What you are asked to do — Print all of the entries exactly, minus the pictures.

Source information —

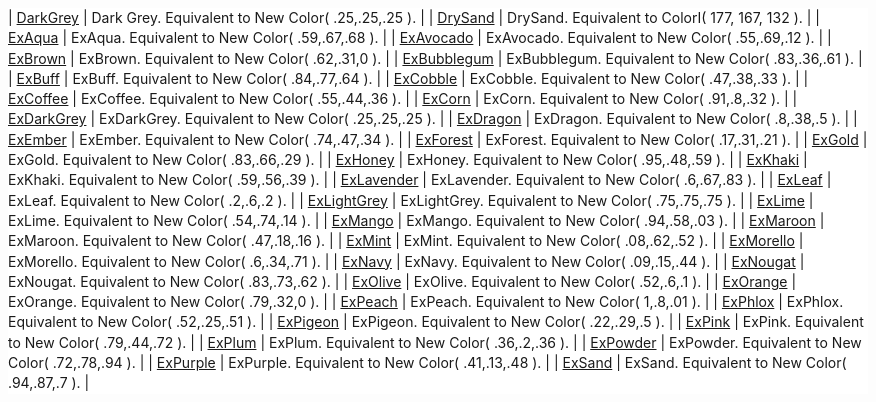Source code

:| [DarkGrey](std-graphics-color-darkgrey.md) | Dark Grey. Equivalent to New Color( .25,.25,.25 ). |
| [DrySand](std-graphics-color-drysand.md) | DrySand. Equivalent to ColorI( 177, 167, 132 ). |
| [ExAqua](std-graphics-color-exaqua.md) | ExAqua. Equivalent to New Color( .59,.67,.68 ). |
| [ExAvocado](std-graphics-color-exavocado.md) | ExAvocado. Equivalent to New Color( .55,.69,.12 ). |
| [ExBrown](std-graphics-color-exbrown.md) | ExBrown. Equivalent to New Color( .62,.31,0 ). |
| [ExBubblegum](std-graphics-color-exbubblegum.md) | ExBubblegum. Equivalent to New Color( .83,.36,.61 ). |
| [ExBuff](std-graphics-color-exbuff.md) | ExBuff. Equivalent to New Color( .84,.77,.64 ). |
| [ExCobble](std-graphics-color-excobble.md) | ExCobble. Equivalent to New Color( .47,.38,.33 ). |
| [ExCoffee](std-graphics-color-excoffee.md) | ExCoffee. Equivalent to New Color( .55,.44,.36 ). |
| [ExCorn](std-graphics-color-excorn.md) | ExCorn. Equivalent to New Color( .91,.8,.32 ). |
| [ExDarkGrey](std-graphics-color-exdarkgrey.md) | ExDarkGrey. Equivalent to New Color( .25,.25,.25 ). |
| [ExDragon](std-graphics-color-exdragon.md) | ExDragon. Equivalent to New Color( .8,.38,.5 ). |
| [ExEmber](std-graphics-color-exember.md) | ExEmber. Equivalent to New Color( .74,.47,.34 ). |
| [ExForest](std-graphics-color-exforest.md) | ExForest. Equivalent to New Color( .17,.31,.21 ). |
| [ExGold](std-graphics-color-exgold.md) | ExGold. Equivalent to New Color( .83,.66,.29 ). |
| [ExHoney](std-graphics-color-exhoney.md) | ExHoney. Equivalent to New Color( .95,.48,.59 ). |
| [ExKhaki](std-graphics-color-exkhaki.md) | ExKhaki. Equivalent to New Color( .59,.56,.39 ). |
| [ExLavender](std-graphics-color-exlavender.md) | ExLavender. Equivalent to New Color( .6,.67,.83 ). |
| [ExLeaf](std-graphics-color-exleaf.md) | ExLeaf. Equivalent to New Color( .2,.6,.2 ). |
| [ExLightGrey](std-graphics-color-exlightgrey.md) | ExLightGrey. Equivalent to New Color( .75,.75,.75 ). |
| [ExLime](std-graphics-color-exlime.md) | ExLime. Equivalent to New Color( .54,.74,.14 ). |
| [ExMango](std-graphics-color-exmango.md) | ExMango. Equivalent to New Color( .94,.58,.03 ). |
| [ExMaroon](std-graphics-color-exmaroon.md) | ExMaroon. Equivalent to New Color( .47,.18,.16 ). |
| [ExMint](std-graphics-color-exmint.md) | ExMint. Equivalent to New Color( .08,.62,.52 ). |
| [ExMorello](std-graphics-color-exmorello.md) | ExMorello. Equivalent to New Color( .6,.34,.71 ). |
| [ExNavy](std-graphics-color-exnavy.md) | ExNavy. Equivalent to New Color( .09,.15,.44 ). |
| [ExNougat](std-graphics-color-exnougat.md) | ExNougat. Equivalent to New Color( .83,.73,.62 ). |
| [ExOlive](std-graphics-color-exolive.md) | ExOlive. Equivalent to New Color( .52,.6,.1 ). |
| [ExOrange](std-graphics-color-exorange.md) | ExOrange. Equivalent to New Color( .79,.32,0 ). |
| [ExPeach](std-graphics-color-expeach.md) | ExPeach. Equivalent to New Color( 1,.8,.01 ). |
| [ExPhlox](std-graphics-color-exphlox.md) | ExPhlox. Equivalent to New Color( .52,.25,.51 ). |
| [ExPigeon](std-graphics-color-expigeon.md) | ExPigeon. Equivalent to New Color( .22,.29,.5 ). |
| [ExPink](std-graphics-color-expink.md) | ExPink. Equivalent to New Color( .79,.44,.72 ). |
| [ExPlum](std-graphics-color-explum.md) | ExPlum. Equivalent to New Color( .36,.2,.36 ). |
| [ExPowder](std-graphics-color-expowder.md) | ExPowder. Equivalent to New Color( .72,.78,.94 ). |
| [ExPurple](std-graphics-color-expurple.md) | ExPurple. Equivalent to New Color( .41,.13,.48 ). |
| [ExSand](std-graphics-color-exsand.md) | ExSand. Equivalent to New Color( .94,.87,.7 ). |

Solution for this task —
Source code

:| [DarkGrey](std-graphics-color-darkgrey.md) | Dark Grey. Equivalent to New Color( .25,.25,.25 ). |
| [DrySand](std-graphics-color-drysand.md) | DrySand. Equivalent to ColorI( 177, 167, 132 ). |
| [ExAqua](std-graphics-color-exaqua.md) | ExAqua. Equivalent to New Color( .59,.67,.68 ). |
| [ExAvocado](std-graphics-color-exavocado.md) | ExAvocado. Equivalent to New Color( .55,.69,.12 ). |
| [ExBrown](std-graphics-color-exbrown.md) | ExBrown. Equivalent to New Color( .62,.31,0 ). |
| [ExBubblegum](std-graphics-color-exbubblegum.md) | ExBubblegum. Equivalent to New Color( .83,.36,.61 ). |
| [ExBuff](std-graphics-color-exbuff.md) | ExBuff. Equivalent to New Color( .84,.77,.64 ). |
| [ExCobble](std-graphics-color-excobble.md) | ExCobble. Equivalent to New Color( .47,.38,.33 ). |
| [ExCoffee](std-graphics-color-excoffee.md) | ExCoffee. Equivalent to New Color( .55,.44,.36 ). |
| [ExCorn](std-graphics-color-excorn.md) | ExCorn. Equivalent to New Color( .91,.8,.32 ). |
| [ExDarkGrey](std-graphics-color-exdarkgrey.md) | ExDarkGrey. Equivalent to New Color( .25,.25,.25 ). |
| [ExDragon](std-graphics-color-exdragon.md) | ExDragon. Equivalent to New Color( .8,.38,.5 ). |
| [ExEmber](std-graphics-color-exember.md) | ExEmber. Equivalent to New Color( .74,.47,.34 ). |
| [ExForest](std-graphics-color-exforest.md) | ExForest. Equivalent to New Color( .17,.31,.21 ). |
| [ExGold](std-graphics-color-exgold.md) | ExGold. Equivalent to New Color( .83,.66,.29 ). |
| [ExHoney](std-graphics-color-exhoney.md) | ExHoney. Equivalent to New Color( .95,.48,.59 ). |
| [ExKhaki](std-graphics-color-exkhaki.md) | ExKhaki. Equivalent to New Color( .59,.56,.39 ). |
| [ExLavender](std-graphics-color-exlavender.md) | ExLavender. Equivalent to New Color( .6,.67,.83 ). |
| [ExLeaf](std-graphics-color-exleaf.md) | ExLeaf. Equivalent to New Color( .2,.6,.2 ). |
| [ExLightGrey](std-graphics-color-exlightgrey.md) | ExLightGrey. Equivalent to New Color( .75,.75,.75 ). |
| [ExLime](std-graphics-color-exlime.md) | ExLime. Equivalent to New Color( .54,.74,.14 ). |
| [ExMango](std-graphics-color-exmango.md) | ExMango. Equivalent to New Color( .94,.58,.03 ). |
| [ExMaroon](std-graphics-color-exmaroon.md) | ExMaroon. Equivalent to New Color( .47,.18,.16 ). |
| [ExMint](std-graphics-color-exmint.md) | ExMint. Equivalent to New Color( .08,.62,.52 ). |
| [ExMorello](std-graphics-color-exmorello.md) | ExMorello. Equivalent to New Color( .6,.34,.71 ). |
| [ExNavy](std-graphics-color-exnavy.md) | ExNavy. Equivalent to New Color( .09,.15,.44 ). |
| [ExNougat](std-graphics-color-exnougat.md) | ExNougat. Equivalent to New Color( .83,.73,.62 ). |
| [ExOlive](std-graphics-color-exolive.md) | ExOlive. Equivalent to New Color( .52,.6,.1 ). |
| [ExOrange](std-graphics-color-exorange.md) | ExOrange. Equivalent to New Color( .79,.32,0 ). |
| [ExPeach](std-graphics-color-expeach.md) | ExPeach. Equivalent to New Color( 1,.8,.01 ). |
| [ExPhlox](std-graphics-color-exphlox.md) | ExPhlox. Equivalent to New Color( .52,.25,.51 ). |
| [ExPigeon](std-graphics-color-expigeon.md) | ExPigeon. Equivalent to New Color( .22,.29,.5 ). |
| [ExPink](std-graphics-color-expink.md) | ExPink. Equivalent to New Color( .79,.44,.72 ). |
| [ExPlum](std-graphics-color-explum.md) | ExPlum. Equivalent to New Color( .36,.2,.36 ). |
| [ExPowder](std-graphics-color-expowder.md) | ExPowder. Equivalent to New Color( .72,.78,.94 ). |
| [ExPurple](std-graphics-color-expurple.md) | ExPurple. Equivalent to New Color( .41,.13,.48 ). |
| [ExSand](std-graphics-color-exsand.md) | ExSand. Equivalent to New Color( .94,.87,.7 ). |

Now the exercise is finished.